Quantum-Mechanical Correlations and Tsirelson Bound from Geometric Algebra
Carsten Held

TL;DR
This paper demonstrates that the Tsirelson bound and quantum correlations are fundamentally geometric in nature, and that local hidden-variable theories can be compatible with quantum mechanics if physical quantities are treated as vectors rather than scalars.
Contribution
It reveals that the derivation of the Tsirelson bound depends on scalar assumptions and shows that vector-valued physical magnitudes can reconcile local hidden-variable theories with quantum mechanics.
Findings
Tsirelson bound has a geometric origin.
Local hidden-variable theories are compatible with QM when using vectors.

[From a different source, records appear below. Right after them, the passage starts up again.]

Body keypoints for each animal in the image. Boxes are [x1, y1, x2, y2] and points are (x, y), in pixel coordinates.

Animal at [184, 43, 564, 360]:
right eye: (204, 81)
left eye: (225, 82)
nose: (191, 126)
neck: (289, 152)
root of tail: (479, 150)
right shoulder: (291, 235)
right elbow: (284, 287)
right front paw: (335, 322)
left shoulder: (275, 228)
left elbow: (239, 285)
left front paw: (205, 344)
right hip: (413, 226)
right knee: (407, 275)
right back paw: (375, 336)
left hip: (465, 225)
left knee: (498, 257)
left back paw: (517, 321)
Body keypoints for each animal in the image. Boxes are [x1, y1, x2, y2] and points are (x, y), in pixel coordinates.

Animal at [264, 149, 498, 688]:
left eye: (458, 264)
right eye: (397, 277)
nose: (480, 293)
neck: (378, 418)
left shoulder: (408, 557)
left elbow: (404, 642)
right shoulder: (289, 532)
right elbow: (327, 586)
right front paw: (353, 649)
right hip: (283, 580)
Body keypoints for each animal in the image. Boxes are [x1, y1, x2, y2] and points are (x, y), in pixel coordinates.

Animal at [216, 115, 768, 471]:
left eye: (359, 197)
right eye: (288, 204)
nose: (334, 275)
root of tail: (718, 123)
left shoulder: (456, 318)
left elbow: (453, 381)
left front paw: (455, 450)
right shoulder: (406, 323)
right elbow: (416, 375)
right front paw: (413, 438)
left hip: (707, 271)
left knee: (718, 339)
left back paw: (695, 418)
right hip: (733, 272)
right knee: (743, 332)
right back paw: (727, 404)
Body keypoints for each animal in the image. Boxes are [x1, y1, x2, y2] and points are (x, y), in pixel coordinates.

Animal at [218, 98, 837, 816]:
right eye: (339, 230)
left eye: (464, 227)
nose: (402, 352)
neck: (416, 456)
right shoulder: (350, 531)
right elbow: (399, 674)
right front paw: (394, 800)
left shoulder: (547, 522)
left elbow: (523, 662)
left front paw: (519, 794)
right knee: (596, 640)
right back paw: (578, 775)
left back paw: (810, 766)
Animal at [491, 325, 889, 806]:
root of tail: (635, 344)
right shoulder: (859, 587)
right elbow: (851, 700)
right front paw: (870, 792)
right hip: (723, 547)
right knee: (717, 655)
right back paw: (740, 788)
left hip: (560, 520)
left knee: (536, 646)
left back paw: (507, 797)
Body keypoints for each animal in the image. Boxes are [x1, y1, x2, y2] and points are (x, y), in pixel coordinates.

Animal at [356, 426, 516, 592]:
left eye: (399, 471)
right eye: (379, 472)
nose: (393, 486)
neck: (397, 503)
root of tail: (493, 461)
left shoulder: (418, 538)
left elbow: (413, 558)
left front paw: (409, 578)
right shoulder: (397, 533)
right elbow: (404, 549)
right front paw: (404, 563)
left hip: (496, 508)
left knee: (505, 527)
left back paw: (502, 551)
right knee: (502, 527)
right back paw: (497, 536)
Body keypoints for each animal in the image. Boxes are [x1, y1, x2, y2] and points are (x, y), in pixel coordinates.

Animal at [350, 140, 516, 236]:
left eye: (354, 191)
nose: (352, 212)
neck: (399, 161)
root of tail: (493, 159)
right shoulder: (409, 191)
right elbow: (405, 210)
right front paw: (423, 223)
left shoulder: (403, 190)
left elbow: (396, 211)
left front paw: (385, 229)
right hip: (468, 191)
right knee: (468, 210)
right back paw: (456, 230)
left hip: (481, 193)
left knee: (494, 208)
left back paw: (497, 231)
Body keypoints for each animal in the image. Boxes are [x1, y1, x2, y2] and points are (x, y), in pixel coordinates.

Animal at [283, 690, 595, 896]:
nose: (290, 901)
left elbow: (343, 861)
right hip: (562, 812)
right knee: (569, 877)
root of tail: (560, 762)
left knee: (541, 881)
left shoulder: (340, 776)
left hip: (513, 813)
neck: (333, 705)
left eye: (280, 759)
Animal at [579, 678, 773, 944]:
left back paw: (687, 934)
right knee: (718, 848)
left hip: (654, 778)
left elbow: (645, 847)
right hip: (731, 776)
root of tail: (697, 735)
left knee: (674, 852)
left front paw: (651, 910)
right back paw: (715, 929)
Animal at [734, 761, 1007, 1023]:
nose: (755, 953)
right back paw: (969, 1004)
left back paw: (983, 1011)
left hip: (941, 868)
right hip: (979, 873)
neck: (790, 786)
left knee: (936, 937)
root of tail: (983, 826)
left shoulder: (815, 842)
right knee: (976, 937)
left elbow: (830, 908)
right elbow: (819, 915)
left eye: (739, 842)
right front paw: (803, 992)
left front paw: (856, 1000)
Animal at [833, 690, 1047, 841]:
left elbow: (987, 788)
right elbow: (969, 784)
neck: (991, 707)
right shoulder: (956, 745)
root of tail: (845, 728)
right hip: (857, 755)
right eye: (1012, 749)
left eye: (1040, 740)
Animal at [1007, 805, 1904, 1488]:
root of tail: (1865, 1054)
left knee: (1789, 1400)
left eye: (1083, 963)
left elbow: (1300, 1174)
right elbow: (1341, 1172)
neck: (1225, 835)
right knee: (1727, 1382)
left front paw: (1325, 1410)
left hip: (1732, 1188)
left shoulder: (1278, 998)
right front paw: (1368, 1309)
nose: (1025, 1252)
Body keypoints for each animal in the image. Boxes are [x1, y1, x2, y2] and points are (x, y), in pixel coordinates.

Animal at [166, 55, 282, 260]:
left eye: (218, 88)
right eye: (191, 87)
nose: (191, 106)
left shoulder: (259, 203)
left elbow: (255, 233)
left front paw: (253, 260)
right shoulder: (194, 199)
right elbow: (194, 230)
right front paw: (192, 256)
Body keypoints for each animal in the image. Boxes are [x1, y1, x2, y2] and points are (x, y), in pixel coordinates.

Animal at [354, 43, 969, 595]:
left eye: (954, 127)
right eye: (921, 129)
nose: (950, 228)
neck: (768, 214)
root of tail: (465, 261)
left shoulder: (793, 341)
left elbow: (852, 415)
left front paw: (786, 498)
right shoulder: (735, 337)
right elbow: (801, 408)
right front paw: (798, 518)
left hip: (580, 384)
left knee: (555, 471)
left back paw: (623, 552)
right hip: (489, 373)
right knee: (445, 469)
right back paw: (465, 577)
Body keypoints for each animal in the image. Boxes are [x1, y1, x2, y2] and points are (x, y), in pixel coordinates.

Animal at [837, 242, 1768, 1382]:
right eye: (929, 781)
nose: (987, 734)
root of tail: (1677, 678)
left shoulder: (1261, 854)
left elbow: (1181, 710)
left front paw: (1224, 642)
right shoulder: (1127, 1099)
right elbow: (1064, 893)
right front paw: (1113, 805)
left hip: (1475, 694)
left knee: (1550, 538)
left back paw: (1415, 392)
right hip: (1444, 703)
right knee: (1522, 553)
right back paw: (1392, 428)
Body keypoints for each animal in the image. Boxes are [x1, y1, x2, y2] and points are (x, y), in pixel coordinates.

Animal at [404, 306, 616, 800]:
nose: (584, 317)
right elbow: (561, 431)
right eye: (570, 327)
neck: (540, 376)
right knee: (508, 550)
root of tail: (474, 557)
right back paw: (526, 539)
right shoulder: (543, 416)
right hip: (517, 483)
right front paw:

Quantum correlations depend on the geometric nature of physical quantities.
Abstract
The Bell-Clauser-Horne-Shimony-Holt inequality can be used to show that no local hidden-variable theory can reproduce the correlations predicted by quantum mechanics (QM). It can be proved that certain QM correlations lead to a violation of the classical bound established by the inequality, while all correlations, QM and classical, respect a QM bound (the Tsirelson bound). Here, we show that these well-known results depend crucially on the assumption that the values of physical magnitudes are scalars. The result implies, first, that the origin of the Tsirelson bound is geometrical, not physical; and, second, that a local hidden-variable theory does not contradict QM if the values of physical magnitudes are vectors.